What do you think is a good solution to this problem?


there are many ways to skin this cat if one was motivated enough to put their mind to it... but some suggestions anyway:

never have 700M profiles in one place. decentralization by default - large scale centralization only when absolutely needed and with rigorous controls as a public (or highly regulated) good.

never create portable / tradeable behavioral profiles that can be linked to individuals. what can happen will happen and is happening.

never offer trivial free services in exchange for significant private data. establish a respectful and healthy client/user relation without hidden third parties in the loop


I feel like the lines between a data leak and large scale scraping are getting blurred. At least in their impact for the user. Which is a bad thing as it will support the "so what" attitude that many people have toward their data.

It is a fact that all this data is already being crawled by bot nets.

If all data is leaked at once, this is similar to a large scale successful crawling of the site. At least from a user perspective.

So I get what you are saying. It sounds more dramatic than it actually is. It is still a massive leak. But from a pool that scummy businesses have been thoroughly scooping from already anyway.


Are these details publicly-available for the scraping though?

I'd be suspicious it was an employee with internal access to the data or someone who had hacked such an employee's computer. Of course they wouldn't admit such criminal act and risk getting caught, they'd claim a route anyone could use.


If the geolocation data is fine grained I would hope not.


My understanding is that it was "advertise yourself within your network". I dont want my name and face on a billboard for just anyone....

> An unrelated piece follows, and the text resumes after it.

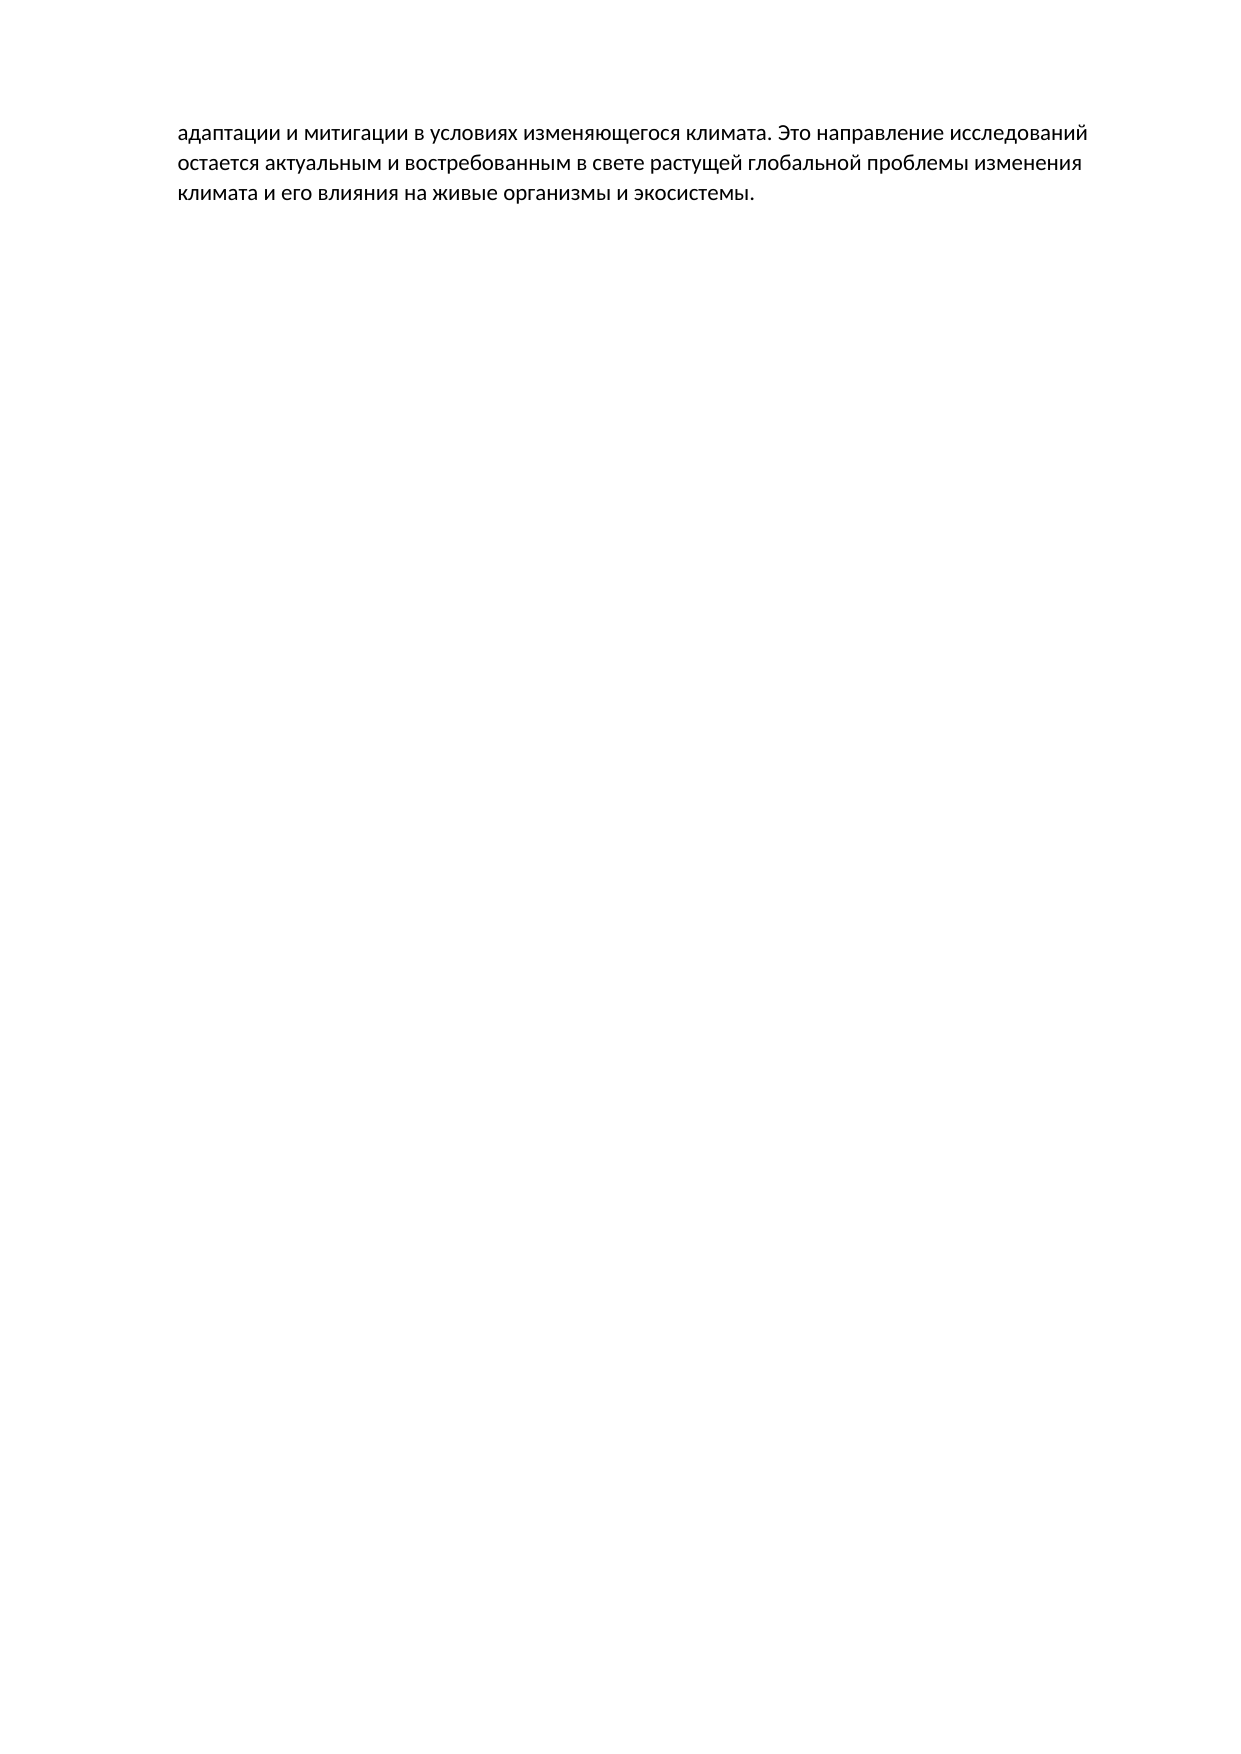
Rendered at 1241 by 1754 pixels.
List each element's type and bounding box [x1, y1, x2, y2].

Also, keep in mind that LI has contact information and passwords people might re-use


Not really. Anyone who has an account can see profile. It's been a go-to for journalists for a long time.


You can set your profile to only be viewable to connections or second degree connections


You can also "hibernate" your account to disable it completely until you log in again. I just did this; my go-forward strategy will be to resurface and collect connections anytime I switch jobs, then hibernate it again when I no longer need it. That way it can serve its only real function of being a face for my job applications, and can be made invisible all other times.


More than half the value is letting people reach out to you when you're not actively looking. Otherwise let them use your resume.


It’s good to hear that it hasn’t affected you personally, but the severity of the leak must be assessed based on the privacy that was reasonably expected by users. LinkedIn has not met their duty to protect their personal information and that alone is enough to say: yes, it’s a problem.


Yeah I agree that LI hasn't done a great job of protecting their data from being misused. But that's the nature of social networks though, data is to be shared in order to build the network. As another commenter said, just don't put in anything you don't want people to find out. Absolute privacy cannot be achieved when you give out your information willingly. To paraphrase WOPR, "the only way to win the game is to not play."


What about your job hunt status, openings you've applied to, DMs?


My thoughts exactly. Given the nature of LinkedIn there is absolutely nothing I'd put there that I didn't want others to see.


Isn't the revealing thing about these leaks not the data that you provided but the data they have associated to you from other means?


I imagine most people do not share your attitude, me included. Especially profile sections set to private staying that way needs to be trusted.


And emails not falling in the hands of spammers is always nice.


> With the exception of my phone number

You can get it from 2019 FB leak of 533M accounts, dumped for free this April. My boss is in there and phone number is correct.


I'm there and even received few scam calls from foreign countries. Ironically, I cancelled my account in 2019.


Well I can see your point, but this is not exactly the same.

As a thought experiment imagine that someone now builds a website called Linkedout and they post your profile with a layover animation resembling a big red stamp which reads 'Slacker'. I guess you are not OK with THAT information about you.


Oh funny I actually thought about same name

LinkedOut: A decentralized 'paid' job profile site for professionals, not recruiters. Where you decide who can see your profile/data and contact you.

I might just build this,but with a better name, lol


You might contribute to Flockingbird who are building that for the Fediverse.

https://flockingbird.social


Isn't that what someone that works at Slack? If they're getting basic employment details that badly wrong, then they're not very useful.


> LinkedIn is "advertising for yourself"

Not anymore, really. For years now you can't view someone's profile without logging in.


Yeah but the people who want to find you there have accounts.


I have no problem with people accessing my data, but only so long as it's people who have a valid reason to access that data. In the case of LinkedIn, I don't mind my connections, coworkers, and (reluctantly) recruiters seeing what's on my resume. I do mind a random hacker accessing that information, selling it to anyone who'll buy, and those people then using that data for things that probably aren't related to offering me employment.


How do you know someone accessing your data through the Web site is a recruiter?


I look their details up in this spreadsheet of 700 million people I've got.


Do you care to share some of your private messages here in this thread?